Dans un déplacement loin du conventionnel, loin de l'attendu, en détestation des clichés d'une époque, toujours rechercher le trouble, l'ambivalence de nos gestes artistiques et le champ d'inconnu qu'ils ouvrent. Approcher le désir de la création et son plaisir toujours délectables. Dire la jouissance du faire. Et du coup, s'interroger sur la figure de l'artiste, son destin pas à pas, virages, secousses, frustrations, séquences et surprises. Lire Starobinski.

De septembre 2023 à juillet 2024 : nous établirons un calendrier de rencontres et des zones d'exploration.

D'abord, une approche in situ, une traversée tangible sera librement proposée : le territoire du plateau, de la scène, du lieu des répétitions, de la coulisse ; alors, selon le désir, traverser ou frôler ce champ-là de la représentation, dans l'exercice de cet art vivant, du spectacle et de ses artifices. Très concrètement, au menu : une création théâtrale, avec son scénario plastique, les images, comme contrepoint sensible au texte proposé. Le sensible avant toute forme d'intelligible.

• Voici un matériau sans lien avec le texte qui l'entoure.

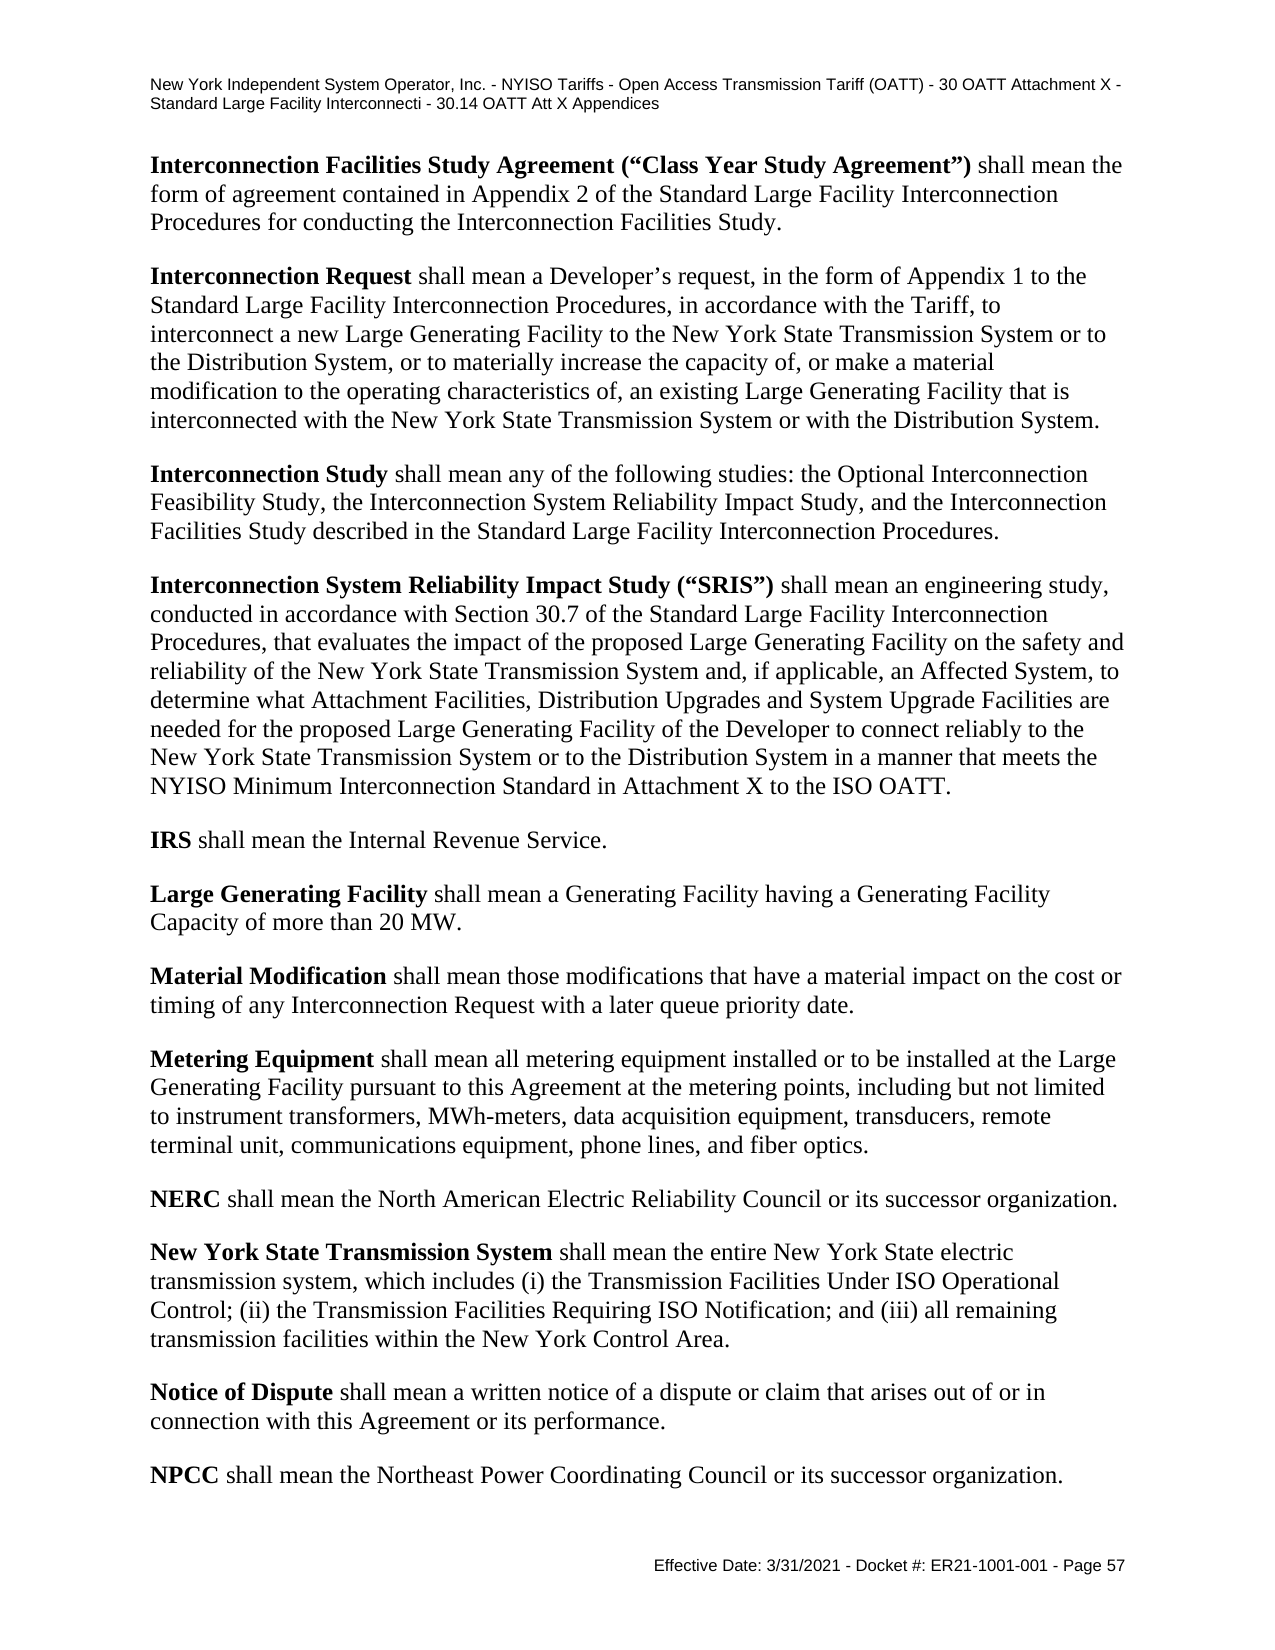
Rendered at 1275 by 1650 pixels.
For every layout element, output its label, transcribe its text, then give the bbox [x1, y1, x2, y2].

Suivre les étapes de la préméditation, l'élaboration du spectacle, le voir se faire et sur scène et depuis la coulisse (TNP, Odéon). Qu'est-ce que la représentation dans le déroulement du temps réel ?

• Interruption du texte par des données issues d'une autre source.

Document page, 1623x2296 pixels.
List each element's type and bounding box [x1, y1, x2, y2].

Ce sera le temps de l'éloge du théâtre comme art plastique !

Et puis, deuxième territoire où approcher les prémisses d'une grande installation au Mucem à Marseille prévue en décembre 2024, collections foraines, stocks, réserves, récoltes, accumulation et tout le bazar poétique de choses défaites, usées, déclassées, sublimes, qui feront le récit. Puis, les esquisses dans une maquette de carton avec la déambulation parmi les Choses, les Bêtes et des œuvres d'art confiées. Confrontation aux arts forains, hantise de la figure du saltimbanque chez des artistes de tous poils ; tout ça pour le public le plus large.

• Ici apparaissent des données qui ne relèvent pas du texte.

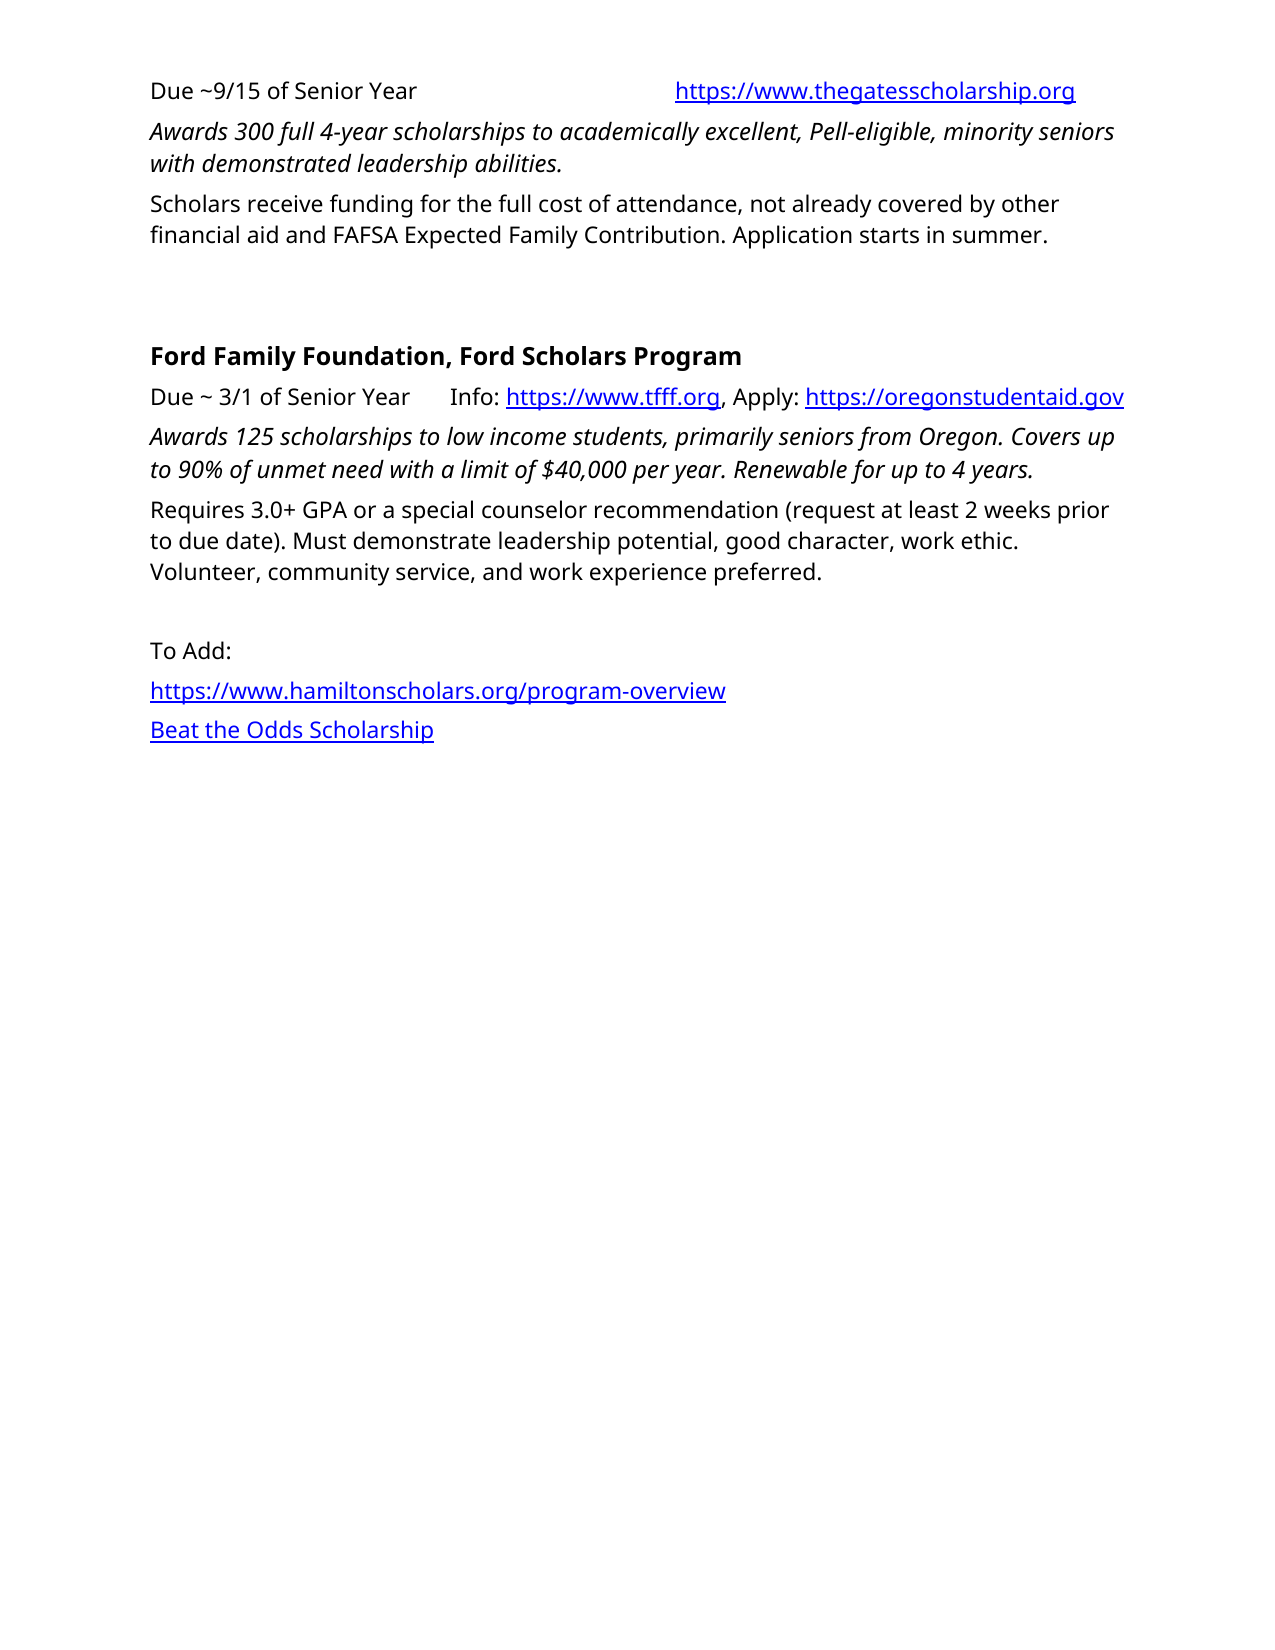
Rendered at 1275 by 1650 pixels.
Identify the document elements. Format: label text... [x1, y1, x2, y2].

text Awards 125 scholarships to low income students, primarily seniors from Oregon. Covers up to 90% of unmet need with a limit of $40,000 per year. Renewable for up to 4 years. [150, 420, 1125, 485]
text Due ~9/15 of Senior Year https://www.thegatesscholarship.org [150, 75, 1125, 106]
text Due ~ 3/1 of Senior Year Info: https://www.tfff.org, Apply: https://oregonstudentaid.gov [150, 381, 1125, 412]
text To Add: [150, 635, 1125, 667]
text https://www.hamiltonscholars.org/program-overview [150, 675, 1125, 706]
text Requires 3.0+ GPA or a special counselor recommendation (request at least 2 weeks prior to due date). Must demonstrate leadership potential, good character, work ethic. Volunteer, community service, and work experience preferred. [150, 494, 1125, 587]
text Awards 300 full 4-year scholarships to academically excellent, Pell-eligible, minority seniors with demonstrated leadership abilities. [150, 114, 1125, 180]
text Scholars receive funding for the full cost of attendance, not already covered by other financial aid and FAFSA Expected Family Contribution. Application starts in summer. [150, 188, 1125, 251]
text Beat the Odds Scholarship [150, 714, 1125, 746]
text Ford Family Foundation, Ford Scholars Program [150, 338, 1125, 372]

Confrontation du prosaïque (y trouver le sublime) et de chef-d'œuvre reconnu...

La joie des yeux là encore. Qu'est-ce qu'un pitre ? Le monde clos des forains qui pourtant errent, bougent, montent et démontent une piste, un cercle sacré et un peu misérable de clowns et de freaks. Dans le cinéma, la peinture, la performance visuelle, depuis Alice Guy jusque Wenders, de Niki de Saint-Phalle à Claude Cahun, Garouste, Lautrec, Arbus, Pierrick Sorin...

On vérifiera dans ces étapes, hospitalité et frottements d'artiste à artiste, la porosité entre des univers et des disciplines, et, qui sait ? Des prolongements dans la propre création de chacune, chacun, dans cet échange, prédateur et prédatrice attentionnés de chaque work in progress.

Il y aura encore la fantaisie, comme dandysme. On est toujours le Dada de quelqu'un.

Autre affaire que nous allons approcher : Le corps inouï de l'acteur. Qu'en faire ?

Nous allons dès l'automne, ensemble, avec celles, ceux que j'accompagnerai et découvrirai, trouver notre méthode pour ce voyage, cette conversation initiatique de plusieurs mois, parfois muette, parfois pleine de mots, de couleurs, de bruits, d'expressivité, d'artifices, de partage, qui, je l'espère vraiment, aboutira à une sorte de Manifeste.

Je m'appliquerai comme dogma la bienveillance, cet élégant corolaire de l'exigence.

L'audace aussi. Serai aux aguets.

J'aimerais bien qu'on se retrouve aussi à Paris, à Villeurbanne et à Marseille.

Vite, septembre ! Vous rencontrer, nous découvrir. Entremêler nos aventures dans une séquence étonnante.